Less than a generation ago, annual and biannual exhibitions surveyed the highlights of the latest season. Curators selected the art they judged to be best, and viewers came to see it. Everyone quickly fell to arguing about who was in and who was out as well as all sorts of other grave injustices. It was great fun.
But those days are long gone. The proliferation of exhibitions, not to mention the proliferation of art, artists and art venues all over the world, has dulled the point of such surveys, transforming them from must-see touchstones into fairly generic theme shows: selections of conceptually, stylistically or materially related works. Passionate arguments about the most compelling art have become polite discussions about the appropriateness of the theme, its timeliness and inclusiveness.
At the Torrance Art Museum, "Baker's Dozen" tries to have it both ways.
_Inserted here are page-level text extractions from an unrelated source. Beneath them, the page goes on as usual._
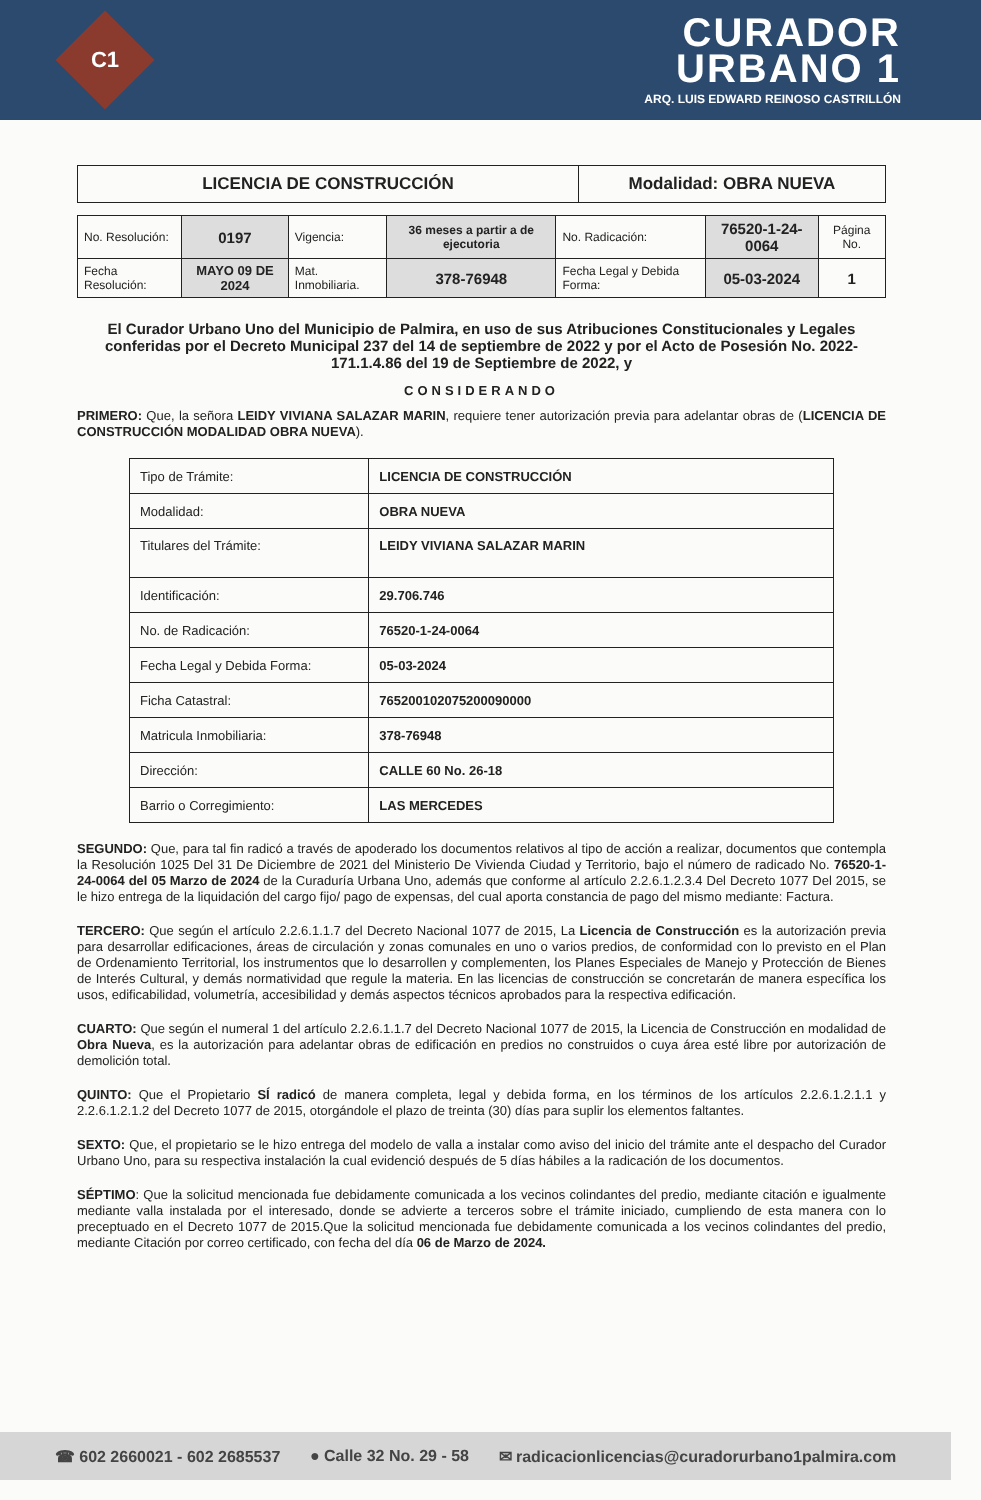C1
CURADOR
URBANO 1
ARQ. LUIS EDWARD REINOSO CASTRILLÓN
| LICENCIA DE CONSTRUCCIÓN | Modalidad: OBRA NUEVA |
| No. Resolución: | 0197 | Vigencia: | 36 meses a partir a de ejecutoria | No. Radicación: | 76520-1-24-0064 | Página No. |
| Fecha Resolución: | MAYO 09 DE 2024 | Mat. Inmobiliaria. | 378-76948 | Fecha Legal y Debida Forma: | 05-03-2024 | 1 |
El Curador Urbano Uno del Municipio de Palmira, en uso de sus Atribuciones Constitucionales y Legales conferidas por el Decreto Municipal 237 del 14 de septiembre de 2022 y por el Acto de Posesión No. 2022-171.1.4.86 del 19 de Septiembre de 2022, y
CONSIDERANDO
PRIMERO: Que, la señora LEIDY VIVIANA SALAZAR MARIN, requiere tener autorización previa para adelantar obras de (LICENCIA DE CONSTRUCCIÓN MODALIDAD OBRA NUEVA).
| Tipo de Trámite: | LICENCIA DE CONSTRUCCIÓN |
| Modalidad: | OBRA NUEVA |
| Titulares del Trámite: | LEIDY VIVIANA SALAZAR MARIN |
| Identificación: | 29.706.746 |
| No. de Radicación: | 76520-1-24-0064 |
| Fecha Legal y Debida Forma: | 05-03-2024 |
| Ficha Catastral: | 765200102075200090000 |
| Matricula Inmobiliaria: | 378-76948 |
| Dirección: | CALLE 60 No. 26-18 |
| Barrio o Corregimiento: | LAS MERCEDES |
SEGUNDO: Que, para tal fin radicó a través de apoderado los documentos relativos al tipo de acción a realizar, documentos que contempla la Resolución 1025 Del 31 De Diciembre de 2021 del Ministerio De Vivienda Ciudad y Territorio, bajo el número de radicado No. 76520-1-24-0064 del 05 Marzo de 2024 de la Curaduría Urbana Uno, además que conforme al artículo 2.2.6.1.2.3.4 Del Decreto 1077 Del 2015, se le hizo entrega de la liquidación del cargo fijo/ pago de expensas, del cual aporta constancia de pago del mismo mediante: Factura.
TERCERO: Que según el artículo 2.2.6.1.1.7 del Decreto Nacional 1077 de 2015, La Licencia de Construcción es la autorización previa para desarrollar edificaciones, áreas de circulación y zonas comunales en uno o varios predios, de conformidad con lo previsto en el Plan de Ordenamiento Territorial, los instrumentos que lo desarrollen y complementen, los Planes Especiales de Manejo y Protección de Bienes de Interés Cultural, y demás normatividad que regule la materia. En las licencias de construcción se concretarán de manera específica los usos, edificabilidad, volumetría, accesibilidad y demás aspectos técnicos aprobados para la respectiva edificación.
CUARTO: Que según el numeral 1 del artículo 2.2.6.1.1.7 del Decreto Nacional 1077 de 2015, la Licencia de Construcción en modalidad de Obra Nueva, es la autorización para adelantar obras de edificación en predios no construidos o cuya área esté libre por autorización de demolición total.
QUINTO: Que el Propietario SÍ radicó de manera completa, legal y debida forma, en los términos de los artículos 2.2.6.1.2.1.1 y 2.2.6.1.2.1.2 del Decreto 1077 de 2015, otorgándole el plazo de treinta (30) días para suplir los elementos faltantes.
SEXTO: Que, el propietario se le hizo entrega del modelo de valla a instalar como aviso del inicio del trámite ante el despacho del Curador Urbano Uno, para su respectiva instalación la cual evidenció después de 5 días hábiles a la radicación de los documentos.
SÉPTIMO: Que la solicitud mencionada fue debidamente comunicada a los vecinos colindantes del predio, mediante citación e igualmente mediante valla instalada por el interesado, donde se advierte a terceros sobre el trámite iniciado, cumpliendo de esta manera con lo preceptuado en el Decreto 1077 de 2015.Que la solicitud mencionada fue debidamente comunicada a los vecinos colindantes del predio, mediante Citación por correo certificado, con fecha del día 06 de Marzo de 2024.
☎ 602 2660021 - 602 2685537 ● Calle 32 No. 29 - 58 ✉ radicacionlicencias@curadorurbano1palmira.com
Organized by curator Max Presneill, it is a good, old-fashioned theme show dressed up as a good, old-fashioned survey.
The works by its 13 artists define a sensibility in which mutation, damage and excess dominate. But the exhibition pretends to be a straightforward survey, a sampling of unrelated works seen over the last year in and around Los Angeles.
The problem with such neither-fish-nor-fowl ambivalence is more than simple disingenuousness. As a survey, the show does not cast its net wide enough. As a theme show, it fails to develop sustained relationships among its works. Breadth shrinks. Depth diminishes. Visitors are left with a half-baked exhibition.
There's still plenty to like about Presneill's selections. Individually, the works are engaging, multilayered and complex. Strong works far outnumber weak ones.
Some of the best are terrifically slippery mutations. These include Jared Pankin's malformed beasts, made of carpeting, scrap lumber and hand-crafted mushrooms; Aragna Ker's sculptural fusion of Buddha, Superman and the Statue of Liberty, mostly made of toothpicks; and Tia Pulitzer's "Oh Deer," a shiny black fawn, trapped in a spiraling antler that behaves like a boa constrictor.
Allison Schulnik's two juicy paintings, "Currier & Ives #3 (American Winter Sports)" and "Black Monkey," turn 19th century Americana into a great excuse for piling up gooey paint and making it say something about taste's unsavory underbelly.
The idea that the damage has been done and we're living in its aftermath takes queasy shape in Nathan Redwood's hallucinatory landscape paintings and Mark Dutcher's rough and funky pattern painting, "T.P.S.G." The same goes for Chuck Moffit's two untitled, multipart, multimedia sculptures, which appear to have gone to hell in a handbasket and are all the more poignant for it.
McLean Fahnestock's "Mercury in Retrograde (backwards into the future)" zeros in on those awkward, in-between moments of public speaking, repeating the "ahs," "ums" and nervous lip-licking to make American political leaders look even less human and more diabolical than they are. It's deeply unsettling. And right on the money.
Memories, generations, even centuries pile up in Augusta Wood's multilayered photographs, Matthew Picton's overlapping street maps, Ann Diener's densely interwoven organic imagery and Eric Yahnker's clever sight gags.
Excess for its own sake defines Keith Walsh's "CAB 1" and "CAB 3," two handsomely crafted pieces of designer furniture that are so driven by the desire to be multitasking hybrids that they are doubly ineffective: dysfunctional coffee tables and impractical storage cabinets. They make fun of the indecisiveness that often comes with too many options.
"Baker's Dozen" could learn a thing or two from them. Doing one thing well sometimes beats doing two poorly.